Now estranged from Ms Sten, heading for London and determined on filling the vacant chief executive's post at Barclays, he'll be hoping the British press takes less interest in his personal life and more in what he can do for one of the nation's largest clearing banks. Given the nature of our own dear tabloid press, that's almost certainly wishful thinking. Barclays directors had better hope that experience has made Mr Barrett more thick skinned than he was. They have already failed once to get a credible overseas banker into the hot seat. It wouldn't do to foul up a second time.

As it happens, Sir Peter Middleton, chairman of Barclays, has been doing perfectly well without a chief executive, but he promised the City he would eventually find one, and on paper at least, Mr Barrett seems to be about as good as they come.
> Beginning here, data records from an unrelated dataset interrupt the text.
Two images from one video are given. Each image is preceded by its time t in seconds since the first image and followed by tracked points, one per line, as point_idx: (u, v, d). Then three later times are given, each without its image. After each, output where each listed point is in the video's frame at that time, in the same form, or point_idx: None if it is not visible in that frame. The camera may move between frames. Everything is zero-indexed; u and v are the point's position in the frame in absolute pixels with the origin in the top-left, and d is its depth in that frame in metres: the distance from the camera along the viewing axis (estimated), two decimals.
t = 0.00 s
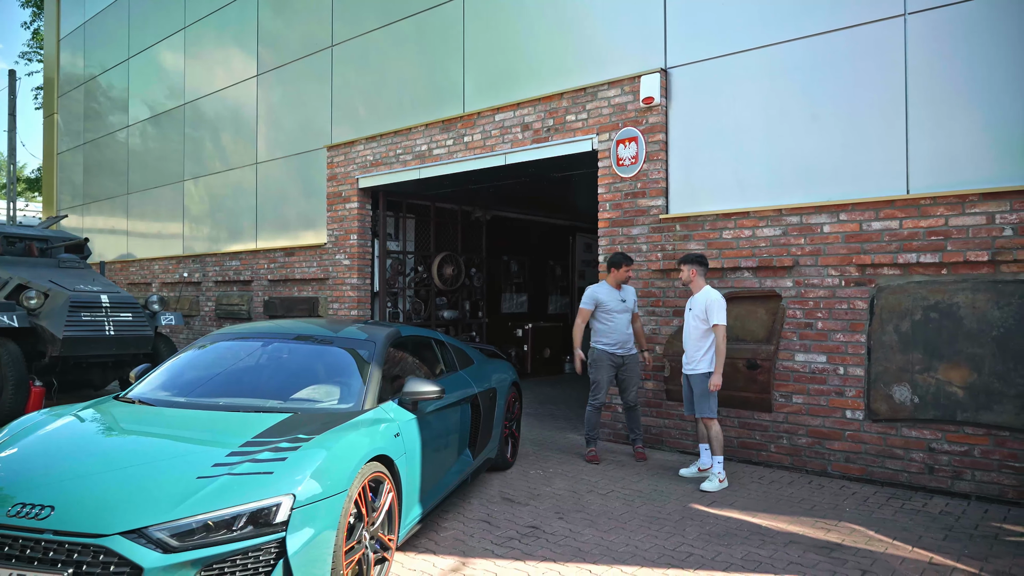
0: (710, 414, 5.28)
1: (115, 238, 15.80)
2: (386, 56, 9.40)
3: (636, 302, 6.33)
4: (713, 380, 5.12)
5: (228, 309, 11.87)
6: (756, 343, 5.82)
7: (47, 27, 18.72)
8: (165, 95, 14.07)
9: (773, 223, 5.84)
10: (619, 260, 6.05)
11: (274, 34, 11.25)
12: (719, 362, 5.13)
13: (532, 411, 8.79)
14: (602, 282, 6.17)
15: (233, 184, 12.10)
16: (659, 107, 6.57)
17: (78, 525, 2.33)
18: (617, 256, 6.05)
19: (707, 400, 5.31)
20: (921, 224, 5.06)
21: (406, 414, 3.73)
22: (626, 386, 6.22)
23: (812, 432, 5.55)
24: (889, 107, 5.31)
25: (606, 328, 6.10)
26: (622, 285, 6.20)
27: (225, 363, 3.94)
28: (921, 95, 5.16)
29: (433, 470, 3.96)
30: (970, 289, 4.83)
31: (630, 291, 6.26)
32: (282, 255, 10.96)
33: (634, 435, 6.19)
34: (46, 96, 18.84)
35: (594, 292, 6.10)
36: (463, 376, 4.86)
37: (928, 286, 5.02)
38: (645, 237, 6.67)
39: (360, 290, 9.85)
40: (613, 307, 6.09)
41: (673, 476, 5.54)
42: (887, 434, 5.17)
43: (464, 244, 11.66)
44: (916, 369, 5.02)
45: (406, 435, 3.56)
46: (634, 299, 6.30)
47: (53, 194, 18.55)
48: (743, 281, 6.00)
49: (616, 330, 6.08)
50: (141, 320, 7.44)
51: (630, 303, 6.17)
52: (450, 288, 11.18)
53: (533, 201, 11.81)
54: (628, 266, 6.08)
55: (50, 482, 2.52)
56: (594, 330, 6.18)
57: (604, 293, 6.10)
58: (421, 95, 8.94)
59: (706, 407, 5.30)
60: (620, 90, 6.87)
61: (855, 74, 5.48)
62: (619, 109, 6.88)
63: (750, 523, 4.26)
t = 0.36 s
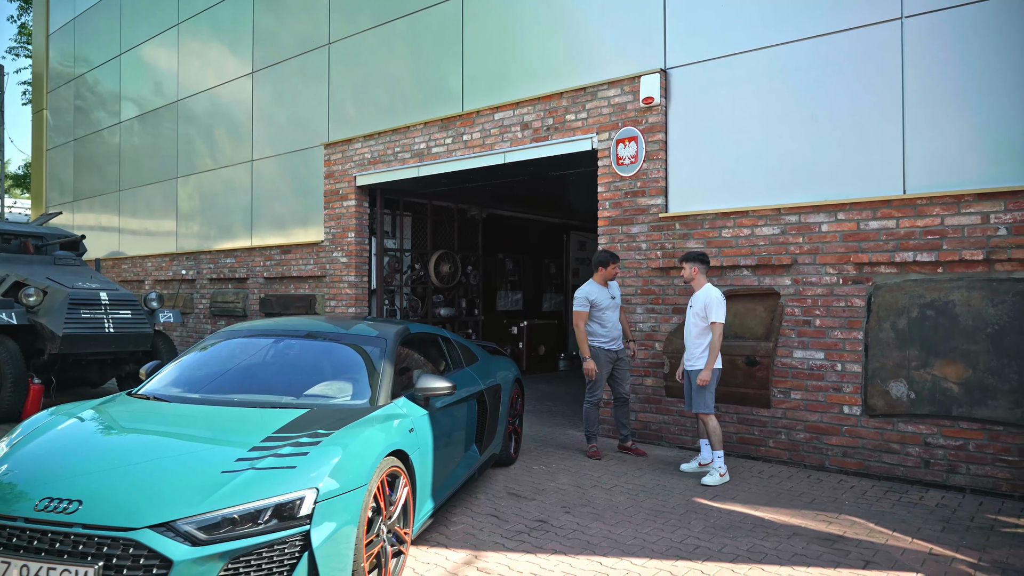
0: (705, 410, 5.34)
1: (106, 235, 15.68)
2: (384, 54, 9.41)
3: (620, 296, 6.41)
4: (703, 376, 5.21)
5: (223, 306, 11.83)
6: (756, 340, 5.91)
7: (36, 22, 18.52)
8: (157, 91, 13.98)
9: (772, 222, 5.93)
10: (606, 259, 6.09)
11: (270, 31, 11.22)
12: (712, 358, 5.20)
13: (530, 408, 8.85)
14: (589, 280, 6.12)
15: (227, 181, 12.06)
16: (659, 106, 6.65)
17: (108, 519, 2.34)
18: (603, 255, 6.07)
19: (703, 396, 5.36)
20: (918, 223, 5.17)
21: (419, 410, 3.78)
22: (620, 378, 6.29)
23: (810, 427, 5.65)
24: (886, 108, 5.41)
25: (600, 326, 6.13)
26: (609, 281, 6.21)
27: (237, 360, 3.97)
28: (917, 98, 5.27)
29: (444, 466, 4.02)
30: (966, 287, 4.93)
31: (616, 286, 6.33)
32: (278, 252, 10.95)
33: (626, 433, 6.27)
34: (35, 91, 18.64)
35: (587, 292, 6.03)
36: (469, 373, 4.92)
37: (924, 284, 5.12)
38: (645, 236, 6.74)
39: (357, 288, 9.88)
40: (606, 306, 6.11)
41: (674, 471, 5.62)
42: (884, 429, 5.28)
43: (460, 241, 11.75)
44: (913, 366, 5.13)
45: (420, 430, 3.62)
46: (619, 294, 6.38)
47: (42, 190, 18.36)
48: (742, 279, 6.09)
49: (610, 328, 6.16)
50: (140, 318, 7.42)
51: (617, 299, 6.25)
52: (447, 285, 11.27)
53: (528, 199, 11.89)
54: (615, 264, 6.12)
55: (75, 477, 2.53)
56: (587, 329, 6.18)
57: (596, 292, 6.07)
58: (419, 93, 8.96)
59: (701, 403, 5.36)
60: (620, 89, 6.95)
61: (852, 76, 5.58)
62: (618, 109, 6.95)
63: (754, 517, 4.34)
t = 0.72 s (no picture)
0: (709, 404, 5.40)
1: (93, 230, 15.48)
2: (382, 50, 9.40)
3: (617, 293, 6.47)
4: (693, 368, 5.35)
5: (216, 302, 11.74)
6: (756, 335, 5.93)
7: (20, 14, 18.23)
8: (146, 85, 13.81)
9: (772, 219, 6.02)
10: (607, 256, 6.17)
11: (264, 26, 11.16)
12: (709, 351, 5.27)
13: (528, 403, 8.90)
14: (588, 276, 6.19)
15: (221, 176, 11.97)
16: (660, 104, 6.71)
17: (140, 512, 2.34)
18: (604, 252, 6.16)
19: (708, 391, 5.42)
20: (916, 221, 5.27)
21: (434, 403, 3.82)
22: (620, 373, 6.34)
23: (810, 421, 5.75)
24: (885, 107, 5.50)
25: (601, 321, 6.18)
26: (608, 278, 6.29)
27: (252, 355, 3.97)
28: (914, 97, 5.37)
29: (456, 460, 4.05)
30: (962, 283, 5.04)
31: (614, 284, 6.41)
32: (273, 248, 10.89)
33: (625, 425, 6.37)
34: (19, 84, 18.36)
35: (588, 287, 6.08)
36: (477, 368, 4.96)
37: (922, 280, 5.22)
38: (645, 232, 6.82)
39: (354, 284, 9.88)
40: (605, 301, 6.16)
41: (677, 464, 5.70)
42: (882, 422, 5.39)
43: (456, 238, 11.75)
44: (911, 360, 5.24)
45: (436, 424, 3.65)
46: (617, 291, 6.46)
47: (27, 185, 18.10)
48: (742, 275, 6.18)
49: (610, 322, 6.22)
50: (138, 313, 7.37)
51: (616, 295, 6.32)
52: (442, 281, 11.29)
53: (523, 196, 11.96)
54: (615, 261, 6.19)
55: (103, 471, 2.52)
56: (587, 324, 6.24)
57: (597, 287, 6.13)
58: (417, 90, 8.96)
59: (706, 398, 5.42)
60: (620, 87, 7.00)
61: (851, 76, 5.67)
62: (619, 106, 7.01)
63: (759, 508, 4.42)
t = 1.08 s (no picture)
0: (733, 400, 5.35)
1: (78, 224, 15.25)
2: (376, 44, 9.34)
3: (632, 293, 6.53)
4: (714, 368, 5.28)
5: (206, 297, 11.64)
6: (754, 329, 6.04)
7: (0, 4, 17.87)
8: (132, 77, 13.61)
9: (770, 214, 6.10)
10: (624, 255, 6.17)
11: (255, 19, 11.04)
12: (723, 349, 5.22)
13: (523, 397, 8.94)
14: (601, 270, 6.30)
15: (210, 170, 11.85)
16: (658, 100, 6.77)
17: (167, 504, 2.32)
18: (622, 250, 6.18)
19: (730, 386, 5.37)
20: (911, 216, 5.37)
21: (445, 396, 3.84)
22: (617, 367, 6.41)
23: (806, 413, 5.85)
24: (882, 104, 5.59)
25: (601, 315, 6.25)
26: (621, 276, 6.37)
27: (262, 348, 3.97)
28: (911, 95, 5.47)
29: (466, 453, 4.07)
30: (957, 278, 5.16)
31: (627, 282, 6.47)
32: (265, 243, 10.82)
33: (622, 419, 6.43)
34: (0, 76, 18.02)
35: (595, 277, 6.22)
36: (482, 362, 4.98)
37: (917, 275, 5.33)
38: (643, 227, 6.88)
39: (348, 279, 9.86)
40: (611, 296, 6.26)
41: (677, 457, 5.78)
42: (877, 414, 5.50)
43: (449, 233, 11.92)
44: (906, 353, 5.35)
45: (449, 417, 3.67)
46: (630, 291, 6.51)
47: (8, 178, 17.78)
48: (740, 269, 6.27)
49: (610, 318, 6.25)
50: (133, 309, 7.30)
51: (625, 294, 6.36)
52: (436, 277, 11.43)
53: (516, 191, 11.99)
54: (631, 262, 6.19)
55: (127, 464, 2.50)
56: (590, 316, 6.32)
57: (605, 280, 6.23)
58: (413, 85, 8.93)
59: (728, 394, 5.38)
60: (619, 83, 7.05)
61: (849, 74, 5.75)
62: (617, 102, 7.06)
63: (762, 499, 4.50)
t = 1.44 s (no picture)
0: (735, 395, 5.39)
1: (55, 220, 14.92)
2: (367, 39, 9.26)
3: (637, 284, 6.59)
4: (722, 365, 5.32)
5: (191, 294, 11.47)
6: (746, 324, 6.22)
7: None
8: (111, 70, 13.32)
9: (764, 211, 6.16)
10: (626, 247, 6.23)
11: (242, 11, 10.88)
12: (730, 346, 5.23)
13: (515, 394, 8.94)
14: (608, 266, 6.31)
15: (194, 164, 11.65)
16: (653, 97, 6.80)
17: (185, 500, 2.28)
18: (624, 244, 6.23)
19: (734, 381, 5.39)
20: (904, 213, 5.46)
21: (452, 391, 3.82)
22: (626, 361, 6.43)
23: (800, 407, 5.91)
24: (875, 102, 5.67)
25: (612, 310, 6.29)
26: (627, 270, 6.39)
27: (267, 343, 3.92)
28: (904, 93, 5.55)
29: (471, 448, 4.06)
30: (949, 273, 5.26)
31: (633, 274, 6.49)
32: (251, 239, 10.68)
33: (620, 415, 6.47)
34: None
35: (603, 275, 6.23)
36: (483, 357, 4.98)
37: (910, 270, 5.42)
38: (638, 224, 6.91)
39: (338, 275, 9.77)
40: (620, 291, 6.27)
41: (674, 451, 5.82)
42: (871, 408, 5.58)
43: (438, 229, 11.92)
44: (899, 347, 5.44)
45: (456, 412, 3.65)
46: (637, 283, 6.54)
47: None
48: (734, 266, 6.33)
49: (623, 312, 6.30)
50: (121, 305, 7.17)
51: (634, 287, 6.41)
52: (426, 273, 11.44)
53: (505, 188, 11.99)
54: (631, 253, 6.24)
55: (141, 460, 2.44)
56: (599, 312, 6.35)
57: (613, 277, 6.25)
58: (405, 80, 8.87)
59: (731, 388, 5.40)
60: (614, 80, 7.06)
61: (843, 72, 5.82)
62: (612, 99, 7.08)
63: (762, 491, 4.54)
A flamboyant figure, Mr Barrett is credited with reinvigorating Bank of Montreal and restoring its fortunes, both nationally and internationally.

Perhaps ominously, there are some interesting parallels between Mr Barrett and his predecessor at Barclays, Martin Taylor. Both Mr Taylor and Mr Barrett were firm believers in the necessity and eventual inevitability of banking consolidation within their respective countries. Mr Taylor would sometimes point to Mr Barrett's attempts to merge with the Royal Bank of Canada as a harbinger of things to come in Britain, which has a quite similar banking structure to Canada. Either domestic banks are allowed through merger to get much bigger, he would say, or they would become bit players in a globalising economy, and eventually marginalised by giant international players.

Amen to that, Mr Barrett might say. Mr Taylor never got the chance to test his views, but Mr Barrett went so far as to argue them out before regulators, only to be rejected. Disillusioned and apparently without an alternative strategy for Bank of Montreal, he quit. Let's hope his period of gardening leave has given Mr Barrett adequate time for reflection. For the time being, the British Government appears no more receptive to the idea of banking mergers than its Canadian counterpart.